(Stored data entries)
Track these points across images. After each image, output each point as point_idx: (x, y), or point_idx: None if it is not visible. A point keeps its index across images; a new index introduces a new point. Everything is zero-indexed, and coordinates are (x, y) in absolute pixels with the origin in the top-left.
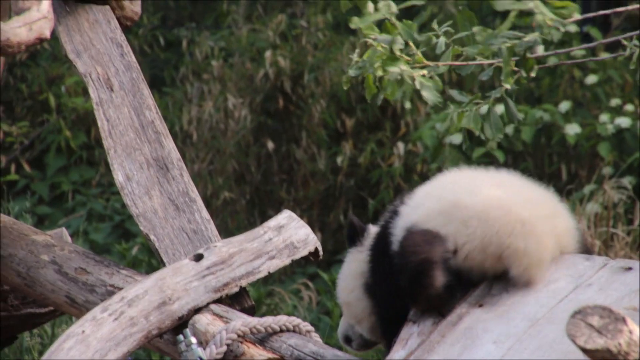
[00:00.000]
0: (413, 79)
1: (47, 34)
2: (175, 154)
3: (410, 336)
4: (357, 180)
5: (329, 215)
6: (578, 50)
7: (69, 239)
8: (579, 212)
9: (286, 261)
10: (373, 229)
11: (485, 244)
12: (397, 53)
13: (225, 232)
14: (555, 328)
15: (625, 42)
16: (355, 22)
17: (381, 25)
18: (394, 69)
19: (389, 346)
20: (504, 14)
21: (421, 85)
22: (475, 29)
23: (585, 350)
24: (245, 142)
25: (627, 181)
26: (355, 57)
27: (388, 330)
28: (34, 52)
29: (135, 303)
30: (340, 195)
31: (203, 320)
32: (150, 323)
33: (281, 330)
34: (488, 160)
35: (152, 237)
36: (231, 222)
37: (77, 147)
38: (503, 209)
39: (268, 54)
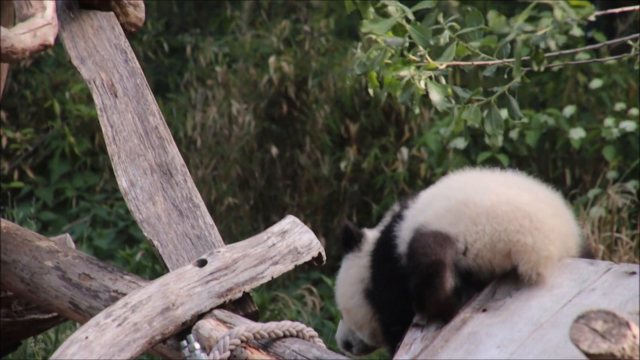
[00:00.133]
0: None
1: (51, 40)
2: (179, 160)
3: (413, 341)
4: (361, 185)
5: (333, 220)
6: (582, 54)
7: (72, 244)
8: (583, 216)
9: (290, 266)
10: (370, 234)
11: (495, 240)
12: (410, 57)
13: (229, 237)
14: (559, 332)
15: (631, 43)
16: (366, 26)
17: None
18: (405, 73)
19: (392, 351)
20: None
21: (430, 90)
22: (490, 14)
23: (589, 355)
24: (249, 147)
25: (632, 186)
26: (358, 52)
27: (391, 335)
28: (38, 59)
29: (138, 309)
30: (344, 200)
31: (207, 326)
32: (154, 329)
33: (285, 336)
34: (492, 165)
35: (155, 242)
36: (235, 228)
37: (81, 153)
38: (511, 206)
39: (272, 59)
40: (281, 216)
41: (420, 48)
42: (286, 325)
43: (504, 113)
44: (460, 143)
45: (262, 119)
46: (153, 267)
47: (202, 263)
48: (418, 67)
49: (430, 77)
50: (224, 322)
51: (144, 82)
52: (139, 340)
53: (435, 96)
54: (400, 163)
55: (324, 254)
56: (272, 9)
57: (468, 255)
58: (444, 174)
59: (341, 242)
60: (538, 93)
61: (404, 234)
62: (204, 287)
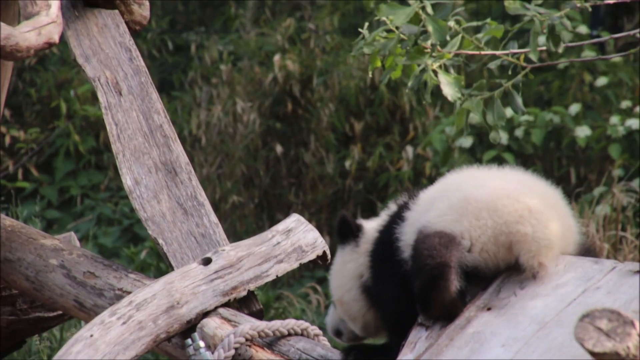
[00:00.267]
0: (436, 73)
1: (56, 38)
2: (183, 158)
3: (418, 340)
4: (366, 184)
5: None
6: (588, 52)
7: (77, 243)
8: (588, 214)
9: (294, 265)
10: (367, 227)
11: (497, 233)
12: (424, 45)
13: (234, 236)
14: (564, 331)
15: (639, 35)
16: (383, 12)
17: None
18: (419, 61)
19: (396, 349)
20: (514, 17)
21: (441, 80)
22: (506, 2)
23: (593, 354)
24: (253, 146)
25: (637, 184)
26: (365, 32)
27: (395, 333)
28: (43, 57)
29: (143, 307)
30: (348, 199)
31: (211, 324)
32: (159, 327)
33: (289, 334)
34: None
35: (160, 241)
36: (239, 226)
37: (86, 151)
38: (510, 198)
39: (277, 57)
40: (286, 214)
41: (432, 38)
42: (291, 323)
43: (508, 111)
44: (466, 142)
45: (267, 117)
46: (158, 265)
47: (207, 261)
48: (431, 57)
49: (440, 67)
50: (228, 321)
51: (148, 80)
52: (144, 338)
53: (447, 86)
54: (405, 162)
55: (328, 252)
56: (277, 6)
57: (474, 251)
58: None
59: (337, 233)
60: (543, 91)
61: (408, 237)
62: (208, 286)
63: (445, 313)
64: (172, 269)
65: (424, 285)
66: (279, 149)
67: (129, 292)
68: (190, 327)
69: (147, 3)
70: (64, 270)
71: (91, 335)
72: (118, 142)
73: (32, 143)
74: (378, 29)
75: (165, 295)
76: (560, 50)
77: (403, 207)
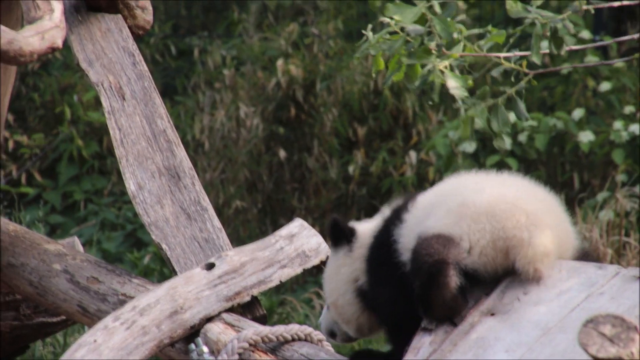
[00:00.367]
0: (443, 73)
1: (59, 43)
2: (186, 163)
3: (422, 345)
4: (369, 189)
5: None
6: (591, 56)
7: (80, 248)
8: (591, 220)
9: (298, 270)
10: (360, 228)
11: (495, 238)
12: (430, 45)
13: (237, 241)
14: (567, 337)
15: None
16: (391, 11)
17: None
18: (427, 62)
19: (399, 354)
20: (517, 23)
21: (448, 80)
22: (507, 2)
23: None
24: (257, 150)
25: None
26: (369, 34)
27: (396, 337)
28: (46, 61)
29: (147, 312)
30: (352, 204)
31: (215, 329)
32: (162, 332)
33: (293, 339)
34: (502, 169)
35: (163, 246)
36: (243, 231)
37: (89, 156)
38: (508, 203)
39: (280, 62)
40: (289, 219)
41: (438, 38)
42: (294, 328)
43: (512, 116)
44: (469, 147)
45: (270, 122)
46: (161, 270)
47: (210, 266)
48: (438, 57)
49: (446, 67)
50: (232, 326)
51: (151, 85)
52: (147, 343)
53: (454, 85)
54: (408, 167)
55: None
56: (280, 11)
57: (473, 254)
58: None
59: (329, 237)
60: (547, 97)
61: (407, 240)
62: (212, 291)
63: (447, 311)
64: (176, 274)
65: (423, 285)
66: (282, 153)
67: (133, 297)
68: (193, 332)
69: (150, 8)
70: (68, 275)
71: (95, 341)
72: (121, 146)
73: (35, 148)
74: (382, 31)
75: (168, 300)
76: (562, 52)
77: (399, 210)
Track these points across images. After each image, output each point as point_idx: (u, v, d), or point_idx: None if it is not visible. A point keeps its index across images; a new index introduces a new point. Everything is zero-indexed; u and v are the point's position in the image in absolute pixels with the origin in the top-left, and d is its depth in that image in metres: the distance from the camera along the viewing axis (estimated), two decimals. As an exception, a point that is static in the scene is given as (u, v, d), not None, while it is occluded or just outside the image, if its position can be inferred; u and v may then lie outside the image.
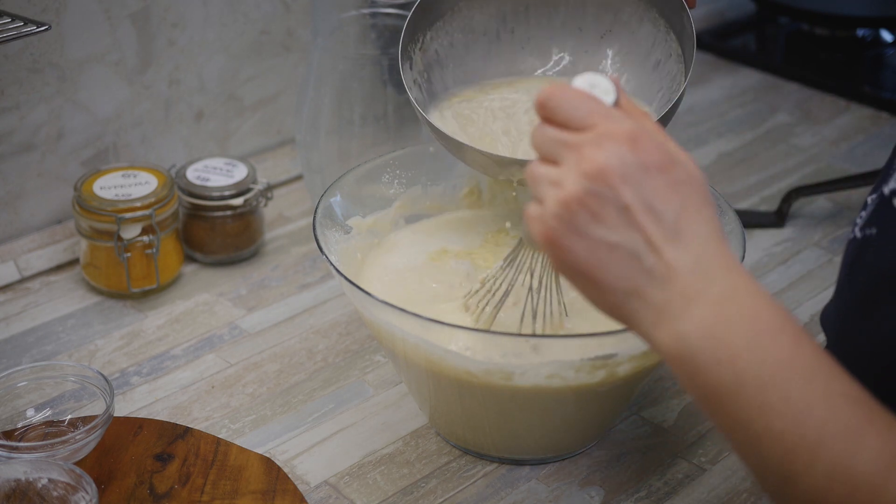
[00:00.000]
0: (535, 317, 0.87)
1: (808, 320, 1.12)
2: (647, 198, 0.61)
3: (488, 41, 1.03)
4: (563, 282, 0.86)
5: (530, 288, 0.87)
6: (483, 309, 0.89)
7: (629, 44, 1.01)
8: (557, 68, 1.04)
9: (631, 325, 0.64)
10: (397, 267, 0.99)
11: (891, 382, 0.65)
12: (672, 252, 0.61)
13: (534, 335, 0.85)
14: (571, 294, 0.90)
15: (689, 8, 0.95)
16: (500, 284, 0.88)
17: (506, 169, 0.91)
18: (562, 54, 1.04)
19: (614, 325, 0.90)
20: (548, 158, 0.65)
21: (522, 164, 0.89)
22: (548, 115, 0.65)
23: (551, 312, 0.88)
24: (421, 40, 0.99)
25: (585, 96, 0.65)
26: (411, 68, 0.98)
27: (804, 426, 0.58)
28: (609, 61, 1.03)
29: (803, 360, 0.59)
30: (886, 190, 0.71)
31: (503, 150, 0.95)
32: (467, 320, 0.89)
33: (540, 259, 0.86)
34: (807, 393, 0.58)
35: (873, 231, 0.70)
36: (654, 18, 0.99)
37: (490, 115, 0.98)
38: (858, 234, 0.73)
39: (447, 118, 0.98)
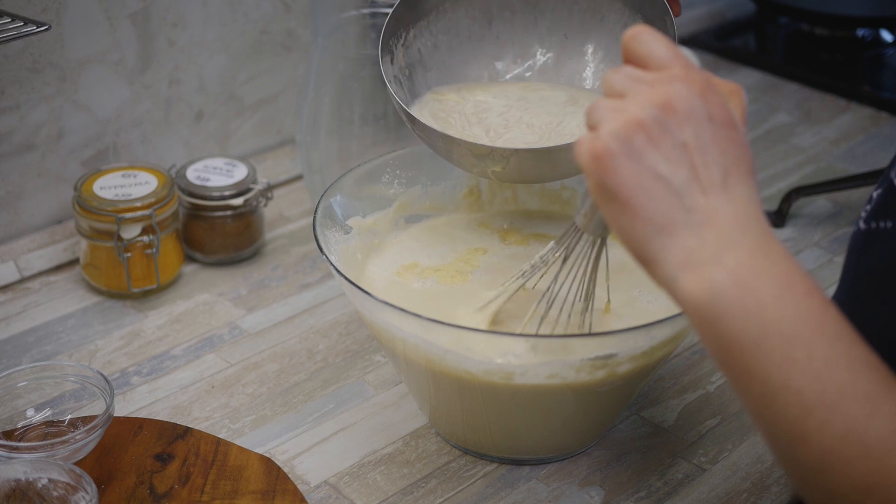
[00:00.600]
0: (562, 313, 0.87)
1: (808, 320, 1.12)
2: (705, 143, 0.61)
3: (472, 45, 1.03)
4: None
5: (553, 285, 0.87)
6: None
7: (615, 50, 1.01)
8: (536, 71, 1.04)
9: (653, 265, 0.62)
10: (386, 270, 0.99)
11: None
12: (716, 199, 0.61)
13: (534, 335, 0.85)
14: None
15: (675, 16, 0.95)
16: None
17: (485, 160, 0.91)
18: (546, 58, 1.04)
19: (614, 325, 0.90)
20: (615, 93, 0.65)
21: (503, 153, 0.89)
22: (632, 50, 0.65)
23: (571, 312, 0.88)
24: (404, 37, 0.99)
25: (671, 43, 0.65)
26: (392, 63, 0.98)
27: (824, 384, 0.57)
28: (592, 69, 1.03)
29: (830, 321, 0.59)
30: None
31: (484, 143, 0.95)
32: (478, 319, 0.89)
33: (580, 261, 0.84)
34: (830, 353, 0.58)
35: (888, 224, 0.70)
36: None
37: (465, 119, 0.98)
38: (863, 226, 0.72)
39: (425, 117, 0.98)
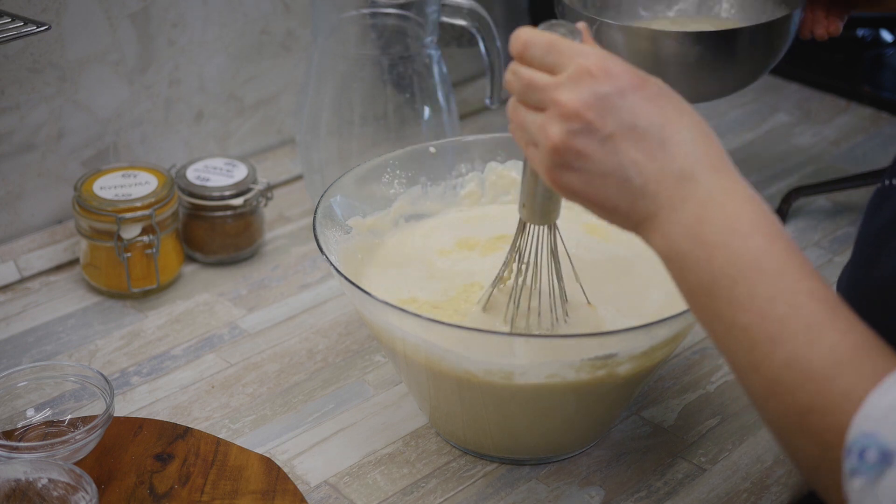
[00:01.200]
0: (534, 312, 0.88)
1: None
2: (628, 119, 0.66)
3: None
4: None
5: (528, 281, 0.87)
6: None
7: None
8: None
9: (638, 235, 0.69)
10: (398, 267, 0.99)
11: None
12: (656, 166, 0.66)
13: (534, 335, 0.85)
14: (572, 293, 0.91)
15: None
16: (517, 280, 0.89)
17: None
18: None
19: (614, 325, 0.90)
20: (528, 104, 0.70)
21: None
22: (525, 62, 0.71)
23: (548, 308, 0.89)
24: None
25: (554, 39, 0.70)
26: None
27: (766, 319, 0.62)
28: None
29: (774, 258, 0.63)
30: None
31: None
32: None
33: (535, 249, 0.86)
34: (772, 289, 0.62)
35: None
36: None
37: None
38: (886, 183, 0.75)
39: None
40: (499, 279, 0.90)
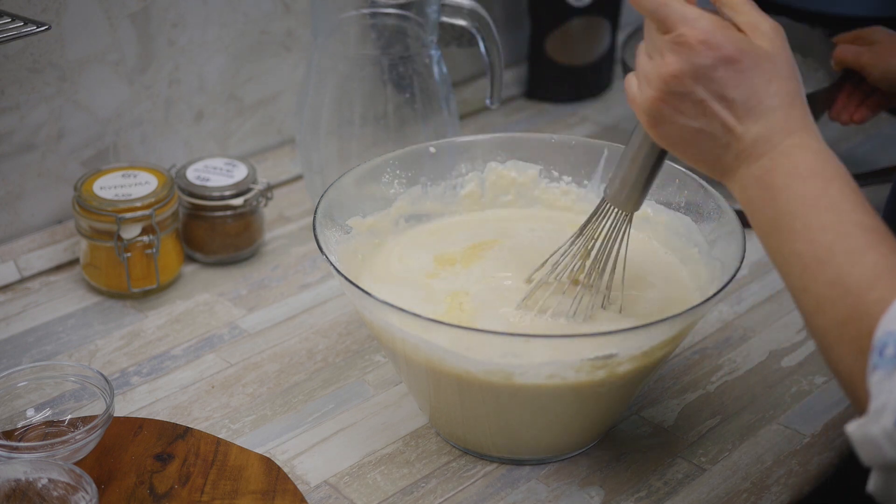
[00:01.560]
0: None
1: (808, 320, 1.12)
2: (718, 90, 0.75)
3: None
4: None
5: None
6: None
7: None
8: None
9: (722, 182, 0.79)
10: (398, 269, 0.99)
11: None
12: (741, 129, 0.76)
13: (533, 335, 0.85)
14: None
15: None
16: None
17: None
18: None
19: (614, 325, 0.90)
20: (648, 52, 0.80)
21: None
22: (650, 14, 0.78)
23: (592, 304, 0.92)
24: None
25: (662, 2, 0.77)
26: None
27: (816, 246, 0.71)
28: None
29: (829, 196, 0.72)
30: None
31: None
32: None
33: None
34: (823, 221, 0.71)
35: None
36: None
37: None
38: None
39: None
40: (566, 257, 0.93)
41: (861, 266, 0.68)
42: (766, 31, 0.77)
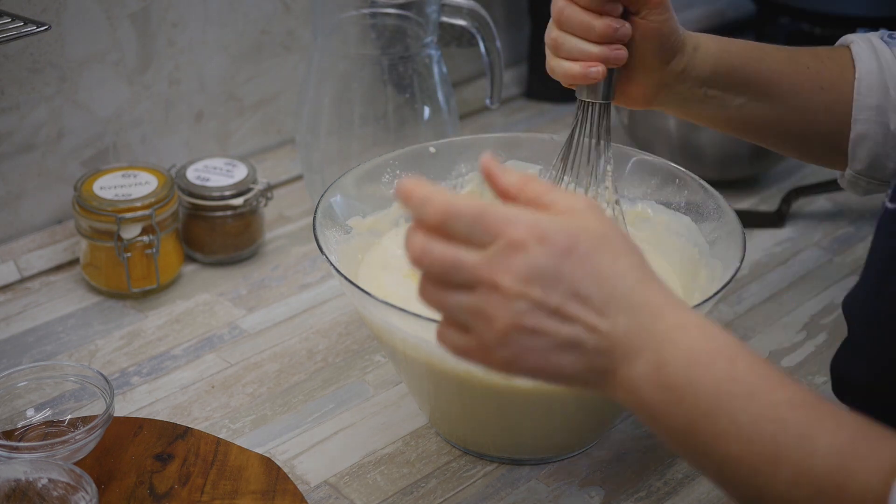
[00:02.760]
0: None
1: (808, 320, 1.12)
2: (570, 288, 0.63)
3: None
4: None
5: None
6: None
7: None
8: None
9: (602, 394, 0.66)
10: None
11: None
12: (607, 324, 0.63)
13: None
14: None
15: None
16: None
17: None
18: None
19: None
20: (450, 284, 0.64)
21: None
22: (444, 234, 0.63)
23: None
24: None
25: (482, 210, 0.63)
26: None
27: (757, 443, 0.60)
28: None
29: (741, 379, 0.62)
30: None
31: None
32: None
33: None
34: (751, 410, 0.61)
35: None
36: None
37: None
38: (891, 206, 0.74)
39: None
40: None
41: (818, 454, 0.59)
42: (582, 210, 0.64)
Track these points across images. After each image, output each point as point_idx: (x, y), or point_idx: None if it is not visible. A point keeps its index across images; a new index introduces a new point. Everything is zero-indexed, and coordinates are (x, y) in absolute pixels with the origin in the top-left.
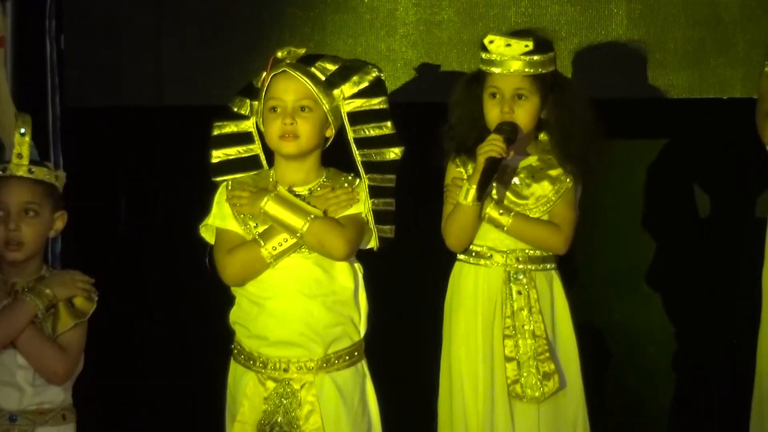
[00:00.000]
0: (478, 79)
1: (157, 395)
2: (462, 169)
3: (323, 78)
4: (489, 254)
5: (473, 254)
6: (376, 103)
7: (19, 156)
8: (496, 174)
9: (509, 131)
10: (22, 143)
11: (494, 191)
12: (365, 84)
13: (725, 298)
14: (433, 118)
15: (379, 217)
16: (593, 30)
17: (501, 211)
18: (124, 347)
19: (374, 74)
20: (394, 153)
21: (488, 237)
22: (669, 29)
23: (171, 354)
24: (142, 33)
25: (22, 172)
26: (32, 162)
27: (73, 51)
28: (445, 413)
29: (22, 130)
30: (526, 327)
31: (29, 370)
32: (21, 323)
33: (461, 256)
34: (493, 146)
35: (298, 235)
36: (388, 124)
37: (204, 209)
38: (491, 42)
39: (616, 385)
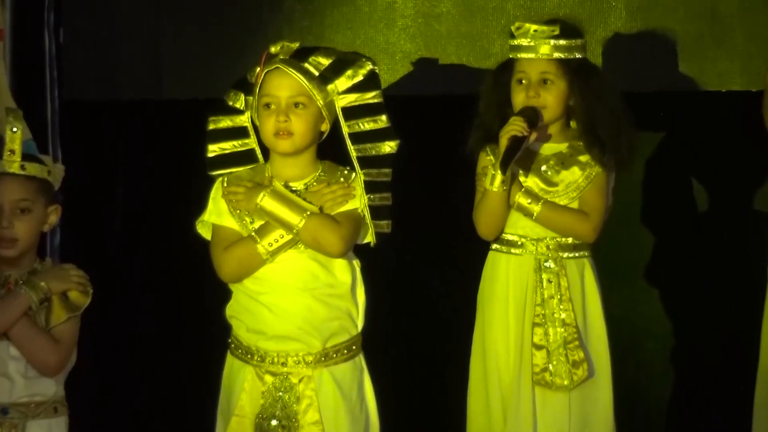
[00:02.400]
0: (506, 68)
1: (152, 389)
2: (492, 158)
3: (317, 73)
4: (520, 242)
5: (505, 243)
6: (371, 96)
7: (11, 152)
8: (519, 152)
9: (531, 115)
10: (13, 139)
11: (524, 179)
12: (359, 78)
13: (724, 293)
14: (433, 110)
15: (376, 212)
16: (592, 23)
17: (530, 200)
18: (121, 340)
19: (368, 68)
20: (389, 146)
21: (518, 225)
22: (667, 22)
23: (167, 347)
24: (141, 26)
25: (14, 168)
26: (24, 157)
27: (72, 44)
28: (476, 401)
29: (14, 128)
30: (556, 315)
31: (21, 361)
32: (14, 314)
33: (494, 246)
34: (514, 126)
35: (294, 231)
36: (383, 117)
37: (203, 203)
38: (519, 28)
39: (615, 379)
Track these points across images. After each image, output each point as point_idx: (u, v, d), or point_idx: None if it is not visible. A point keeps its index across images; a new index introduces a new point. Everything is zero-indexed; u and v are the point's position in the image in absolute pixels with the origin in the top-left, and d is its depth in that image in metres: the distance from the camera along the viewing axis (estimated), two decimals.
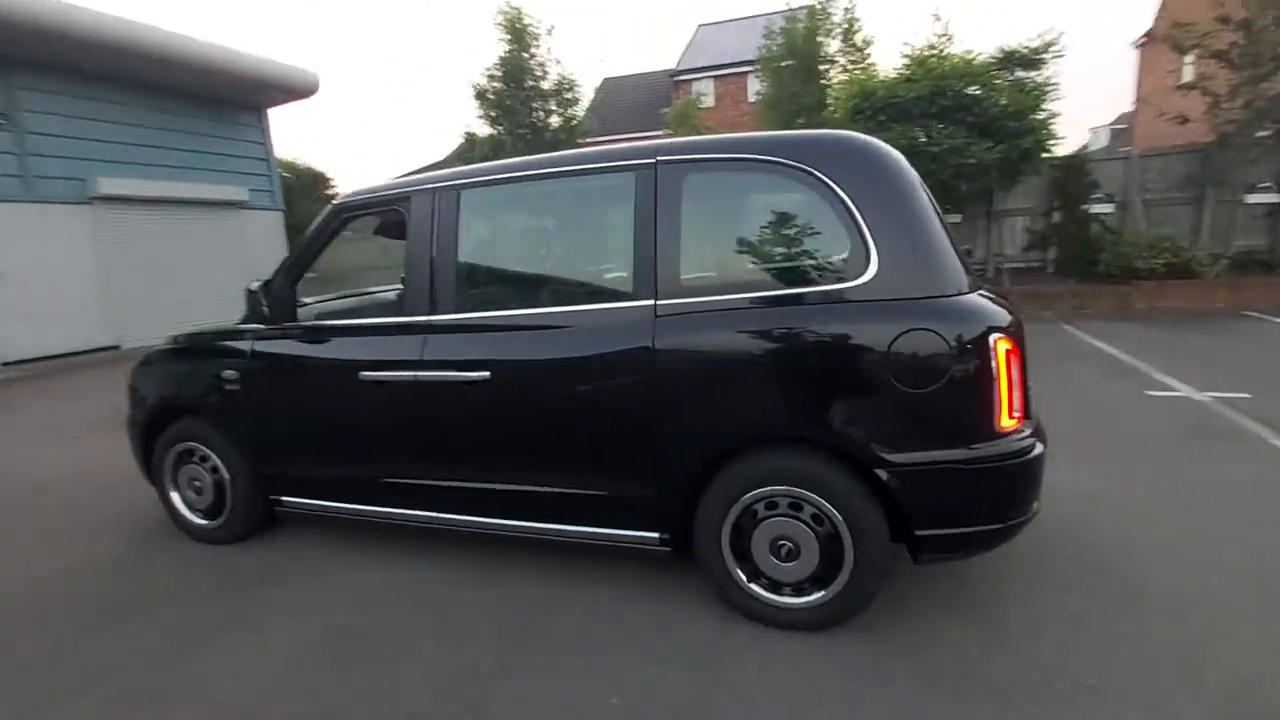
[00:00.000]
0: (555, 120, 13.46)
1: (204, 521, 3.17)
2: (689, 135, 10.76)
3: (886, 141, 2.26)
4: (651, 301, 2.21)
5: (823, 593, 2.17)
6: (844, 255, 2.06)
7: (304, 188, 15.42)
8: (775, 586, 2.22)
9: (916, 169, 2.24)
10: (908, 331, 1.96)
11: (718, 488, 2.21)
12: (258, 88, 12.13)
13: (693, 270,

ASSIGNMENT
Skip the pictures and quote each line of the entries above, from the first through the line with "11: (485, 244)", exactly as it appears.

RESULT
Track these points across images. After each image, output each point as point_idx: (x, y), or point_idx: None if it is not visible. A point keeps its index across images; a new index introduces a new point. Everything is zero-indexed, and coordinates are (x, y) in absolute pixels with the origin in the top-left.
[00:00.000]
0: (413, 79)
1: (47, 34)
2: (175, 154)
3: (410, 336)
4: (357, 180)
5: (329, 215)
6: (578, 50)
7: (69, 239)
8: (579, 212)
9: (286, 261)
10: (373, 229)
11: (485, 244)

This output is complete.